Now if you're thinking, "Well my bestie stopped eating gluten and lost 25 pounds," I will admit that there are the people out there that eliminated gluten/sugar/dairy/etc. from their diet and they lost weight. (Remember when Khloé Kardashian credited dairy with helping her lose 35 pounds?) To those people, I salute you. But I bet it wasn't easy. You are the exception, not the rule. And let me tell you why.
While we all want the quick fix to lose 10 pounds and look great in our jeans, that unicorn just doesn't exist. If it did, we would all look like Jessica Alba and Kate Upton. Instead, losing weight requires hard work and "behavior modification." This jargony term appears a lot within the nutrition world. It's one that dietitians and other health professionals use to explain how they help people lose weight and keep it off—and it's been a proven method of weight loss dating way back to the 1970s.
Quite simply, the term means a change in your behavior, and not just something simple, like cutting out a food group. Research has found that these behavioral modifications should focus on psychological interventions. As a matter of fact, a recently published review claims that cognitive-behavioral therapy is the most preferred intervention for treating obesity. In other words, the modified behavior has nothing to do with cutting out one food from your life. Instead, behavioral interventions help people recognize why they always opt for that food in the first place.
So what does this actually look like in practice? Have you ever made a grand pronouncement like "I'm never eating a brownie again"? Behavioral modification is about thinking why you chose the brownie. Were you emotional at the time and eating out of stress? Do brownies help you cope with other circumstances that don't involve food? Once you recognize those behaviors, it's easier to make changes to avoid those actions.
Behavioral modification may also entail long-term nutrition education. Rather than cutting out one food because it's high in calories, it's better to learn about the nutrients that come from that food and figure out how to make all foods fit within a healthy diet and lifestyle. Not only will this approach help you feel less deprived, but it will help you make better choices in the long run. It may sound like a cliché, but weight loss is a journey. It's not a switch you can flip one day to easily drop 20 pounds. I know that you "know" this, but it's so easy to believe what sounds easier and faster than something that looks like hard work. Losing weight or getting fit doesn't happen by arbitrarily cutting out red foods, starches, milk products, gluten or anything else that's part of a balanced, healthy diet. It happens with time, energy, and hard work. (Related: What People Don't Realize When They Talk About Weight and Health)

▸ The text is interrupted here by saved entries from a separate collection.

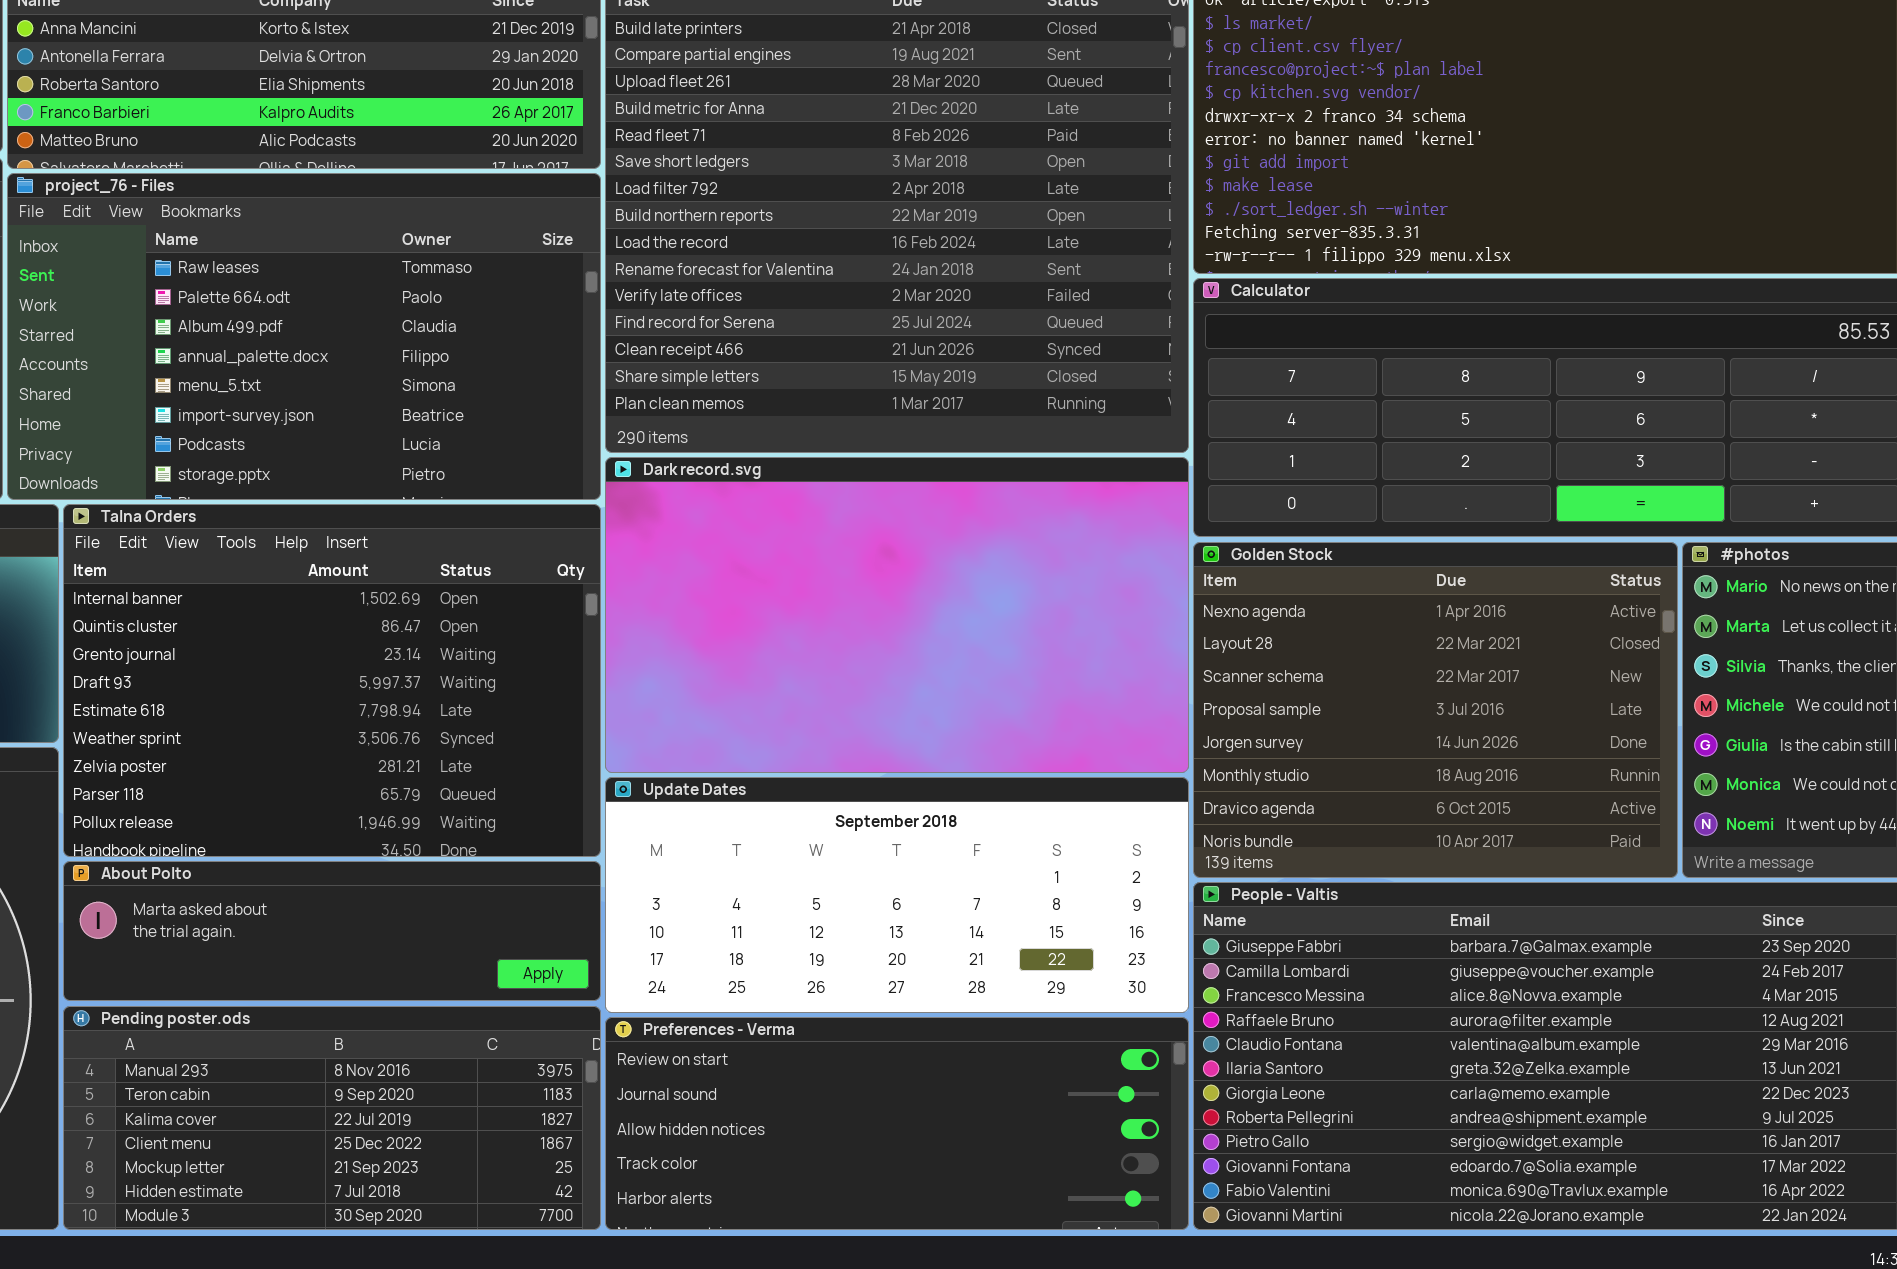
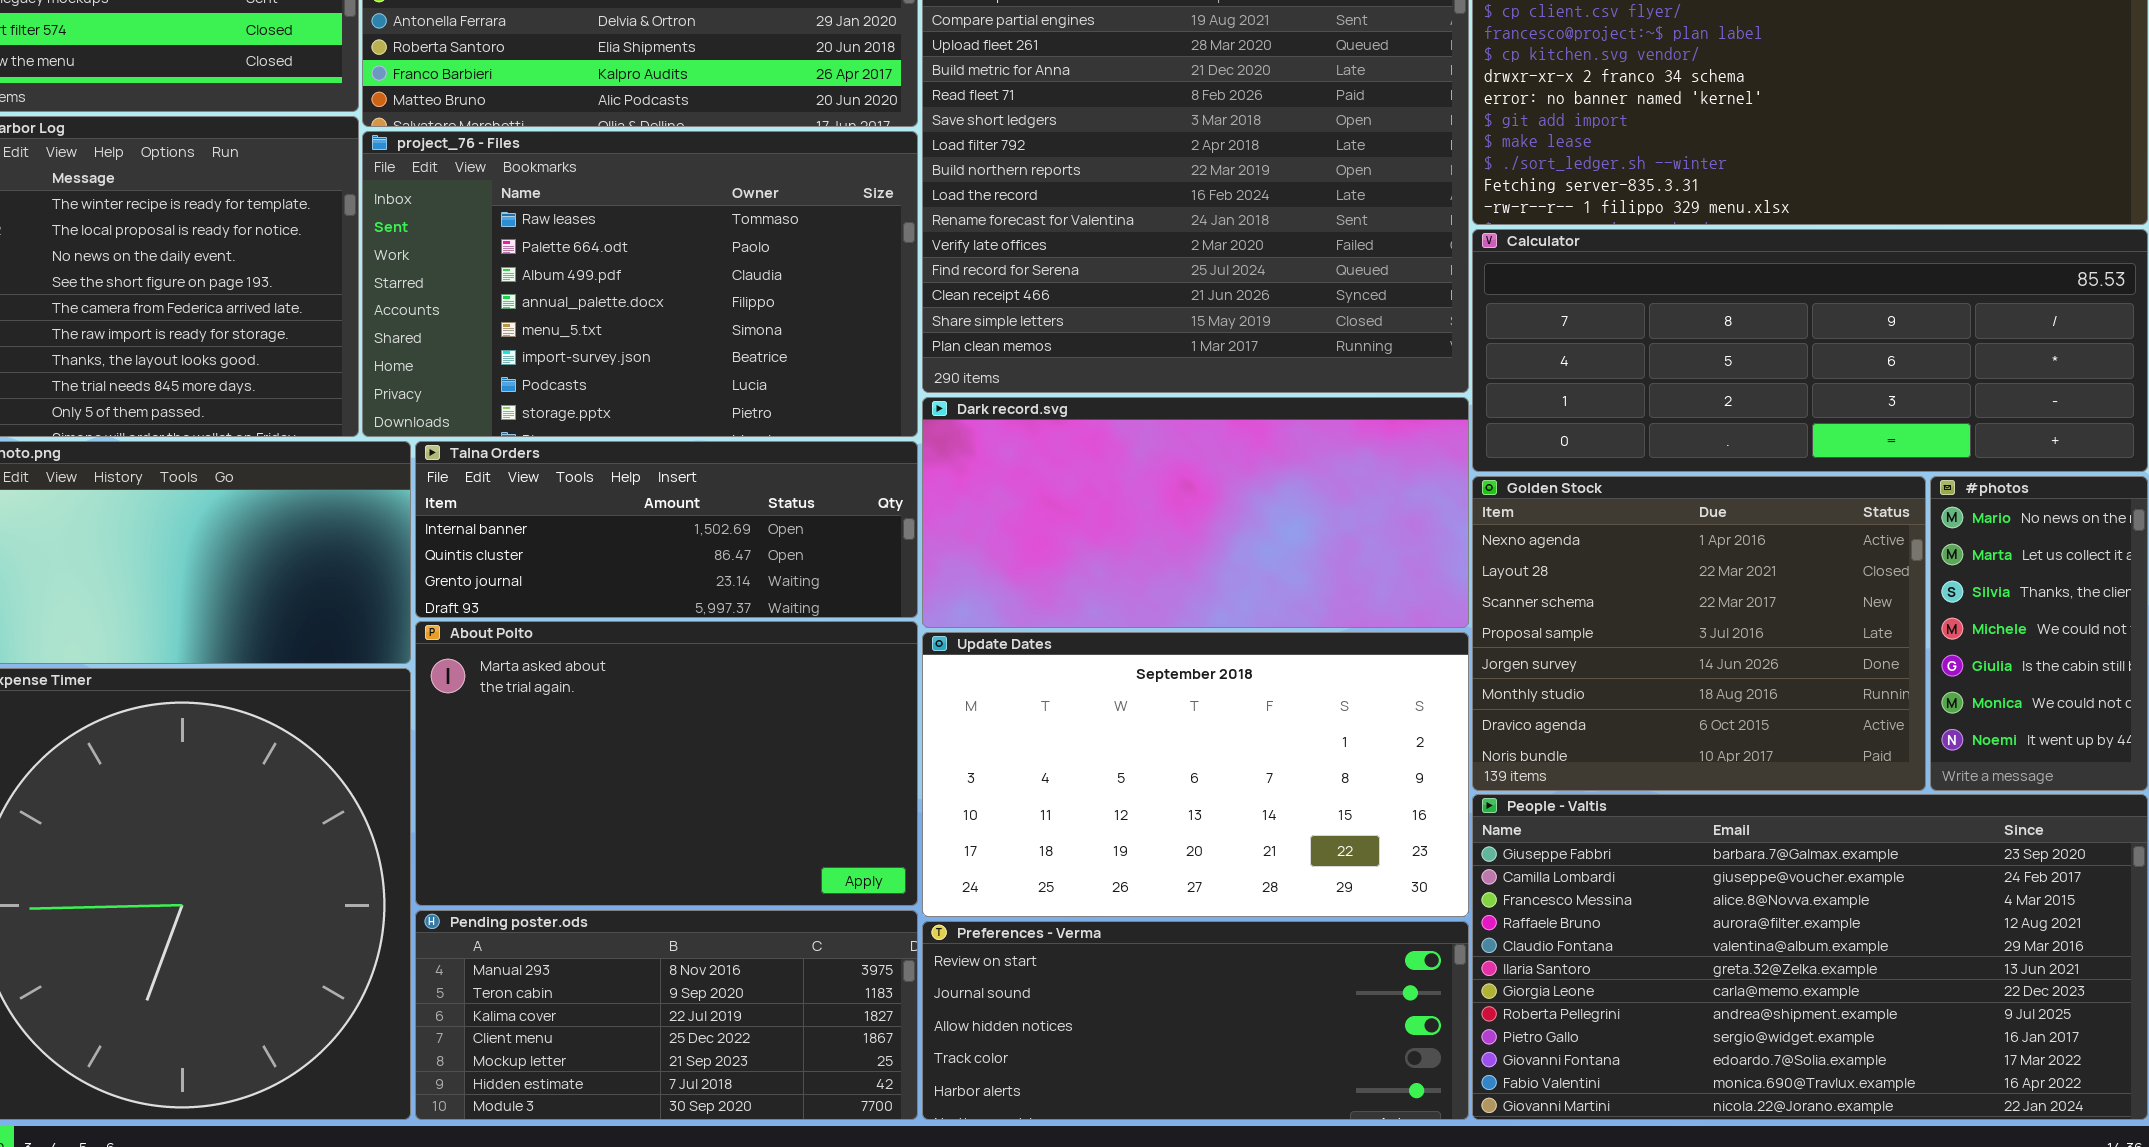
Dark record.svg: [605,457,1189,773] -> [922,397,1469,628], resized
Talna Orders: [63,504,601,857] -> [415,441,918,618], resized
Update Dates: [605,777,1189,1013] -> [922,632,1469,917], resized
About Polto: [63,861,601,1001] -> [415,621,918,906], resized

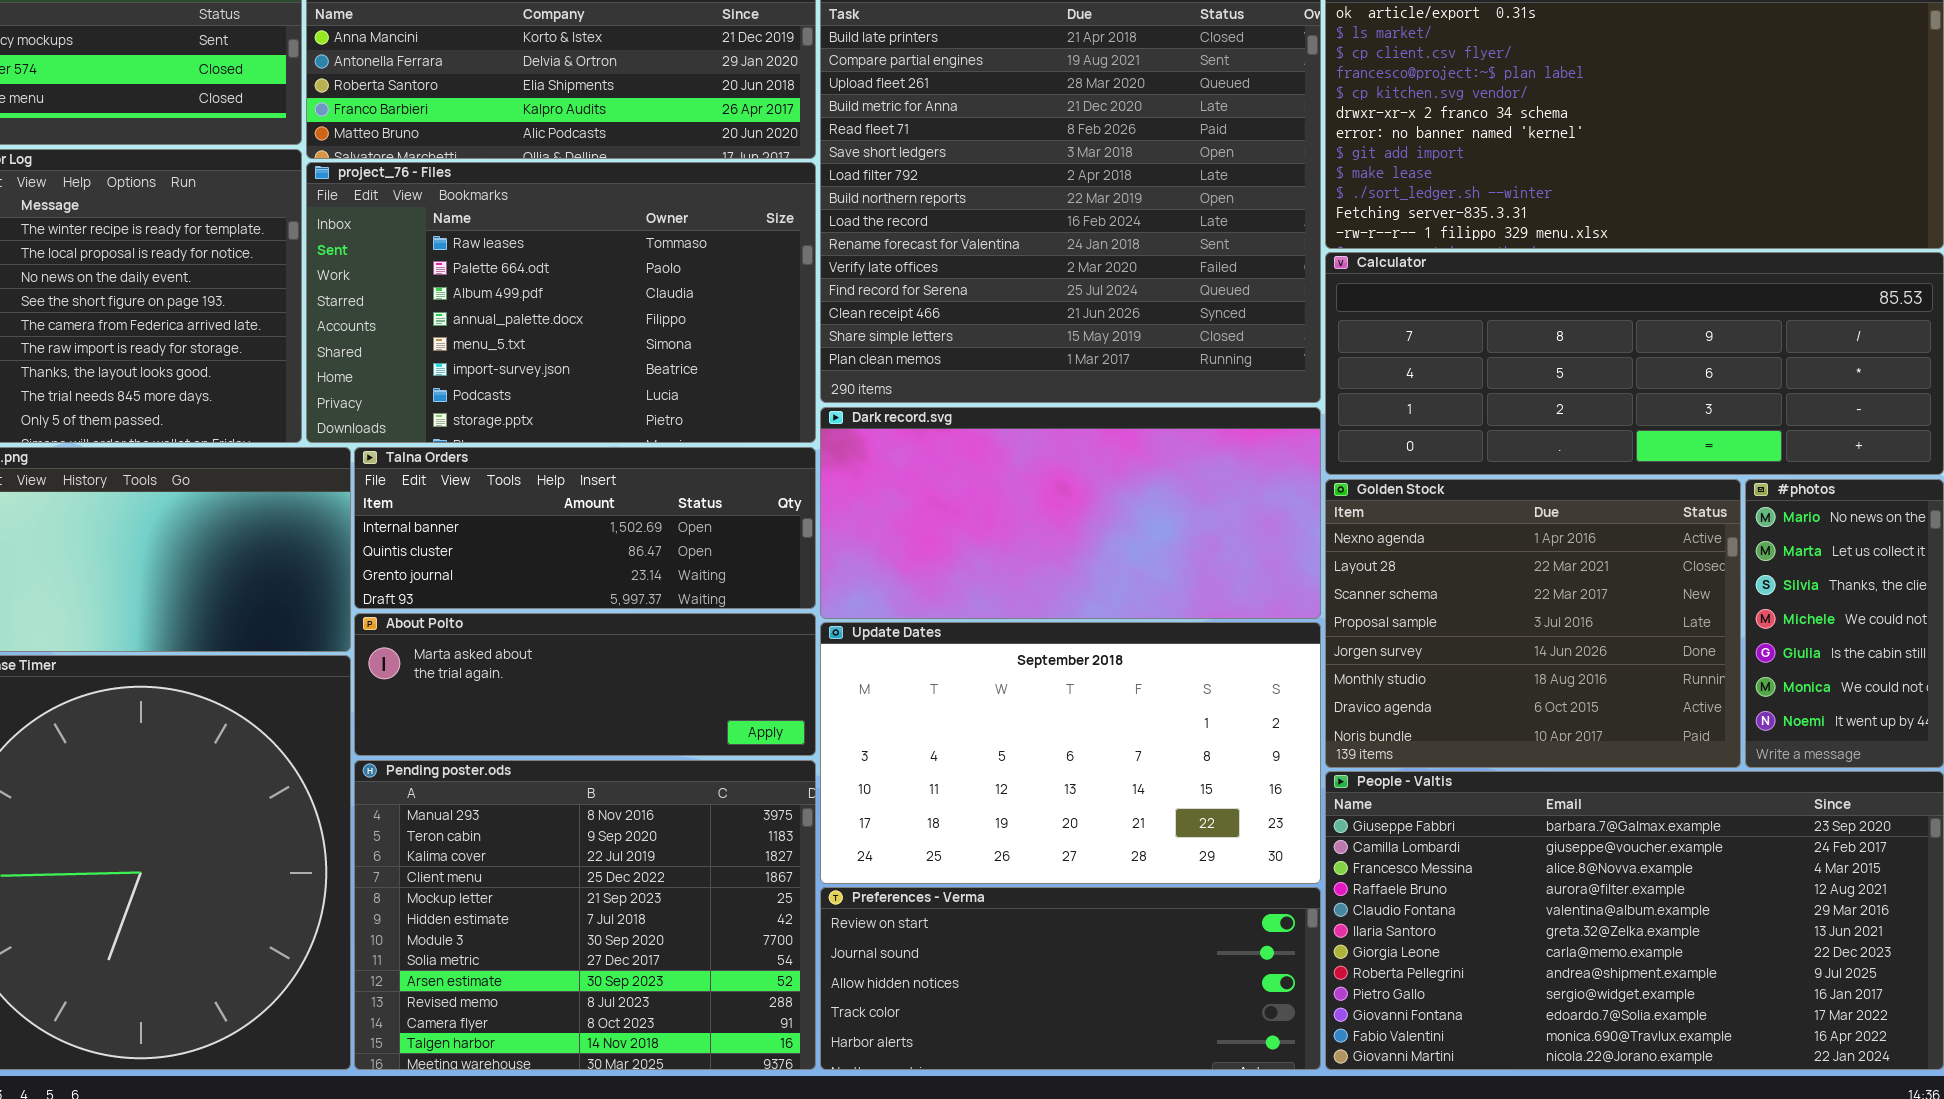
About Polto: [415,621,918,906] -> [354,613,816,756], resized
Pending poster.ods: [415,910,918,1120] -> [354,760,816,1070], resized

So, now what? Here are some success-proven ways to start a weight loss journey:
Meet with a registered dietitian. Dietitians take classes in nutrition counseling to help you make behavioral modifications. Because nutrition is so different for everyone, a nutritionist will help you create a plan that will work for you and your lifestyle.

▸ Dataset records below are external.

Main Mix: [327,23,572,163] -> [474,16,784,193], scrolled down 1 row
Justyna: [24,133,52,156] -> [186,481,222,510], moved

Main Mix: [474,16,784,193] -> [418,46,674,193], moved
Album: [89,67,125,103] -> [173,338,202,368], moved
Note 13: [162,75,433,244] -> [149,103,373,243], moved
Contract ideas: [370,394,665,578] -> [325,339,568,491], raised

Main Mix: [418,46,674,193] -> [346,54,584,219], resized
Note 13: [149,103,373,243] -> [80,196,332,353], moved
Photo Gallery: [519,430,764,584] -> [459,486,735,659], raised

Start with small changes. If you meet with a healthy eating pro, he or she will likely help you create a plan that introduces small diet and lifestyle changes. Instead of cutting all sugar from your diet, focus on reducing dessert one or two nights a week. Don't eat enough veggies? Try adding one to your morning smoothie a couple days a week. Small changes add up to big habits over time.
Create a support group. The foundation of tried-and-true "diet" programs, such as Weight Watchers is moderation, not elimination, and, with WW specifically, it creates a sense of camaraderie and accountability with in-person check-ins. There's no reason you can't create the same thing with any of your own friends who are trying to lose weight. How about a "dessert one night a week" club or a "fill half your plate with veggies" group pledge? Doing it together can make it easier to commit and more fun.